Ethel was sentenced January 22nd to thirty days in the Workhouse on Blackwell’s Island in the East River. In spite of our discussion over this possibility, she was utterly shocked, and exclaimed, “I’m going to go on that hunger strike.”
After spending the night in the Tombs, she was returned the next morning to the Federal District Court of Brooklyn on a writ of habeas corpus as a means of suspending sentence pending appeal. Daylight had brought no change in her determination to continue with the hunger strike. “I haven’t had anything to eat yet,” she declared, and, remembering the tale that one hunger striker had received nourishment in her cups of water, she added, “and, if they send me back, I shan’t drink anything either.”
Neither J.J. nor I considered such a short sentence worth breaking your life for. Furthermore, the cause did not mean to Ethel what it did to me. “Think this over very carefully,” I reminded her. “A hunger strike is not necessary, and if you once start you’ll have to keep it up.” She insisted that she was ready to die if need be; she had made her will and arranged for the disposition of her two children—the hunger strike was to go on. The writ was refused and she was remanded to the Workhouse. On her way there she told the women with whom she shared the patrol wagon the salient facts of birth control.
When Commissioner of Correction Burdette G. Lewis was asked to comment on Ethel’s decision he scoffed. “Others have threatened hunger strikes. It means nothing.” At first no food at all was brought her, but after the publicity began the authorities were in despair to make her eat. This was a case they did not know how to handle; they were mentally unprepared for prisoners who were guilty of performing a legal wrong in order to win a legal right.
Ethel had gone one hundred and three hours without eating when Commissioner Lewis established a precedent in American prison annals by ordering her forcibly fed, the first woman to be so treated in this country.
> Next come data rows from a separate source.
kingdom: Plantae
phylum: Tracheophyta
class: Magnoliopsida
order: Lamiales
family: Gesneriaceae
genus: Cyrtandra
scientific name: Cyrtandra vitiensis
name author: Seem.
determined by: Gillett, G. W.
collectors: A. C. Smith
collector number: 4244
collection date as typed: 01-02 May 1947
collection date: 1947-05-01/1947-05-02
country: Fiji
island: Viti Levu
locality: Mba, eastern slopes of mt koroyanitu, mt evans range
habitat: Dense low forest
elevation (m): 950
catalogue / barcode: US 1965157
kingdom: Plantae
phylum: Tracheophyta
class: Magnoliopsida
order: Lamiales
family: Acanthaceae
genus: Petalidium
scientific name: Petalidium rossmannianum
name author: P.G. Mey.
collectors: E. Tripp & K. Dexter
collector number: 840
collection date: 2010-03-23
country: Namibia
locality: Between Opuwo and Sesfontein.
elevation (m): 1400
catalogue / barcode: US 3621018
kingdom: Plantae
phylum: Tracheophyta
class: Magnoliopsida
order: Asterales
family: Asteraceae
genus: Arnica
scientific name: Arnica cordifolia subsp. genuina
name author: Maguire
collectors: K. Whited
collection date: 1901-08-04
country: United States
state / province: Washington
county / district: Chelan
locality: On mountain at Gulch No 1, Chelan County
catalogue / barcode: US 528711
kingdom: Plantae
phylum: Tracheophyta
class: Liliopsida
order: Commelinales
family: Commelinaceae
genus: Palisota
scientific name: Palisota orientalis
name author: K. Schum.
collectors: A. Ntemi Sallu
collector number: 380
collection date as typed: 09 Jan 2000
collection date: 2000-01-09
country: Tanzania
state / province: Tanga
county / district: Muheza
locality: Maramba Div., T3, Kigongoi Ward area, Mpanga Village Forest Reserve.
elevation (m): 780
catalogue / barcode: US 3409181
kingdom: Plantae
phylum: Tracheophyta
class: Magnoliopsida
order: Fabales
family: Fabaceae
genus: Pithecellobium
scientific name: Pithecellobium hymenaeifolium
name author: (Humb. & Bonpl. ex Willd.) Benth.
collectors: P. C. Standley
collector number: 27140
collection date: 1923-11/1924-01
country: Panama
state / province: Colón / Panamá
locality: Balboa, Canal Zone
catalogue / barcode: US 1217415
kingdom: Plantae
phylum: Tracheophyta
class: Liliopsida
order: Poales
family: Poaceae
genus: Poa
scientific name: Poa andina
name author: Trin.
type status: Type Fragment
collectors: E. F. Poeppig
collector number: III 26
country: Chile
He stated optimistically to the press how simple the process was, consisting of merely rolling her in a blanket so she could not struggle, and then having milk, eggs, and a stimulant forced into her stomach through a rubber tube. He stressed how healthy she continued to be, how little opposition she offered, how foolish the whole thing appeared to him anyhow; he was going to charge her for the expense incurred in calling in an expert to feed her.
As soon as I heard my sister was “passive under the feeding” I became desperately anxious about her; nothing but complete loss of strength could have lessened her resistance.
After one interview Commissioner Lewis had barred all reporters and given out a statement of his own. “I have not much patience with Mrs. Byrne’s efforts to get advertising for her cause, and I won’t help such a campaign along by issuing bulletins.”
But bulletins were being issued, nevertheless—and printed.
From prearranged sources I was receiving messages and notes each evening, and reports on Ethel’s pulse and temperature. Thus I learned her vision was becoming affected and her heart was beginning to miss beats, due to lack of liquids. “Going without water was pretty bad,” she said herself. “At night the woman whose duty it was to go up and down the corridors to give the prisoners a drink if they wanted it stopped right by my cell and cried, ‘Water! Water!’ till it seemed as if I could not stand it. And on the other side of me was the sound of the river through the window.”
Nobody was allowed to visit Ethel but J.J., who, as her lawyer, could not well be refused. But reporters have their own mysterious ways of getting what they want. The World man succeeded in reaching her. It was not on the whole a successful interview, because she did not know who he was, but it did have one important result—it confirmed at first hand our statements as to the seriousness of her condition.